Progress 10/01/07 to 09/30/12

Outputs
OUTPUTS: Results of this study have been disseminated in several ways. They have been published in peer reviewed publications, and they have been presented at professional conferences. In addition, results were presented at the annual meeting of the Hatch Multistate Research Project, "The Science and Engineering of a Biobased Industry and Economy." PARTICIPANTS: Robert Mark Worden (principal investigator) TARGET AUDIENCES: Not relevant to this project. PROJECT MODIFICATIONS: Not relevant to this project.

Impacts
This research has produced a change in knowledge, which resulted in several publications.

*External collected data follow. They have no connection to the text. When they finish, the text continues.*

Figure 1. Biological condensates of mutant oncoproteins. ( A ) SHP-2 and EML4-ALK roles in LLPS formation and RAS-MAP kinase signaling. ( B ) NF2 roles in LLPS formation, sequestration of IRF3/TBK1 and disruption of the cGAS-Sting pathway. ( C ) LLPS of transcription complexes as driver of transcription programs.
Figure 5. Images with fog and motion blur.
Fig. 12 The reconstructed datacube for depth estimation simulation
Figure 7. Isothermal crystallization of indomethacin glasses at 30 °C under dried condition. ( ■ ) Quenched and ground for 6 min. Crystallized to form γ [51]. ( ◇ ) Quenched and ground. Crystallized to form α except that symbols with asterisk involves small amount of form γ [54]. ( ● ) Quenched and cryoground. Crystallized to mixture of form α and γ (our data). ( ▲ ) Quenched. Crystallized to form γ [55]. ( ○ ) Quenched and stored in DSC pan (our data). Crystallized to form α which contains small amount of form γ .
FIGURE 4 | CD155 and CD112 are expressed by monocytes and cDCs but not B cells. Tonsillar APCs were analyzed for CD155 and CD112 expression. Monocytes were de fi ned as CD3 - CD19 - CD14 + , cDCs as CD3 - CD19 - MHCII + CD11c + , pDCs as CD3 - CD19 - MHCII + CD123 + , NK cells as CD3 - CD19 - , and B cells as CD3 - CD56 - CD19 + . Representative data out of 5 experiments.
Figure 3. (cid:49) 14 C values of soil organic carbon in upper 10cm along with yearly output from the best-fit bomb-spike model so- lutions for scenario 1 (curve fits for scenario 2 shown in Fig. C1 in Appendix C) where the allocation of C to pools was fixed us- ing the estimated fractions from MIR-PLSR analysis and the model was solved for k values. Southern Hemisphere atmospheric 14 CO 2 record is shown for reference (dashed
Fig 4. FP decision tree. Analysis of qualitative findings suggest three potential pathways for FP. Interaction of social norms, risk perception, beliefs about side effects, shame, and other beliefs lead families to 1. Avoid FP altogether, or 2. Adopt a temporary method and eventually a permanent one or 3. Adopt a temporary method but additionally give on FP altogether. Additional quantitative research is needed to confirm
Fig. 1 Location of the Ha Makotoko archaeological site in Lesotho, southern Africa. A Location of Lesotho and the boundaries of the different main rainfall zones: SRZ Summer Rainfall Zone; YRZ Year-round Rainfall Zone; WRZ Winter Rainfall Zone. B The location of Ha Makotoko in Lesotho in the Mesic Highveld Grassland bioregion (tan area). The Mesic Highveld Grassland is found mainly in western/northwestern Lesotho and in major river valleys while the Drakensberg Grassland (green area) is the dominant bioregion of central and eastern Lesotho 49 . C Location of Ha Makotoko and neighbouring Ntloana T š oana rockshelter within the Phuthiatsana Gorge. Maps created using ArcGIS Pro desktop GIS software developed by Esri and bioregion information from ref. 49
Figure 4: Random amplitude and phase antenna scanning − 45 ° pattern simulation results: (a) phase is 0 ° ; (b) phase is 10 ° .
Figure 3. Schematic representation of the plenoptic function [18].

In the paper by Lu et al., (2008) entitled, "Nanometal-Decorated Exfoliated Graphite Nanoplatelet Based Glucose Biosensors with High Sensitivity and Fast Response." The significance of this work is shown by the article's being highlighted in Nanowerk Spotlight, posted September 8, 2008 (http://www.nanowerk.com/spotlight/spotid=7144.php). The following excerpt is from that Nanowerk news article: "Carbon nanomaterials have been extensively used in electroanalysis... To detect biologically derived electronic signals, CNTs are often functionalized with linkers such as proteins and peptides to interface with soluble biologically relevant. Now, for the first time, scientists have tested nanometal decorated graphene (actually graphite nanoplatelets, a thickness of 10 nm would contain approximately 30 graphene sheets, considering an interlayer spacing of 0.335 nm) in biosensor application. As it turned out, this novel biosensor is among the best reported to date in both sensing performance and production cost." In the paper by Hassler et al., (2008) entitled, "Versatile bioelectronic interfaces on flexible non-conductive substrates," novel, nanostructured bioelectronic interfaces were developed that have application for biosensors and biocatalysts. The approach uses a new bench-top method to form bioelectronic interfaces containing a gold film, electron mediator, cofactor, and dehydrogenase enzyme (secondary alcohol dehydrogenase and sorbitol dehydrogenase) on nonconductive substrates such as polystyrene and glass. The method combines layer-by-layer deposition of polyelectrolytes, electroless metal deposition, and directed molecular self-assembly. Cyclic voltammetry, chronoamperometry, field emission x-ray dispersive spectroscopy, scanning electron microscopy, and atomic force microscopy were used to characterize the bioelectronic interfaces. Interfaces formed on flexible polystyrene slides were shown to retain their activity after bending to a radius of curvature of 18 mm, confirming that the approach can be applied on cheap and flexible substrates. The remaining two papers by Jadhav et. al (2008) describe development of novel nanostructured biomimetic interfaces suitable for membrane proteins. These interfaces could have utility to biocatalysis involving membrane-bound enzymes.

Publications

  • Lu, J.; Do, I.; Drzal, L. T.; Worden, R. M.; Lee, I. (2008) "Nanometal-Decorated Exfoliated Graphite Nanoplatelet Based Glucose Biosensors with High Sensitivity and Fast Response," ACS Nano, published online (DOI :10.1021/nn800244k).
  • Hassler, B. L.; Amundsen, T. J.; Zeikus, J. G.; Lee, I.; Worden, R. M., (2008), "Versatile bioelectronic interfaces on flexible non-conductive substrates," Biosensors & Bioelectronics 23(10), 1481-1487.
  • Jadhav, Sachin R., Zheng, Yi, Garavito, R. Michael, and Worden, R. Mark (2008) "Functional Characterization of PorB class II Porin from Neisseria meningitidis using Tethered Bilayer Lipid Membrane." Biosensors and Bioelectronics, published online (DOI:10.1016/j.bios.2008.07.010)
  • Jadhav, S. R.; Sui, D. X.; Garavito, R. M.; Worden, R. M. (2008). "Fabrication of highly insulating tethered bilayer lipid membrane using yeast cell membrane fractions for measuring ion channel activity," Journal of Colloid and Interface Science 322(2), 465-472.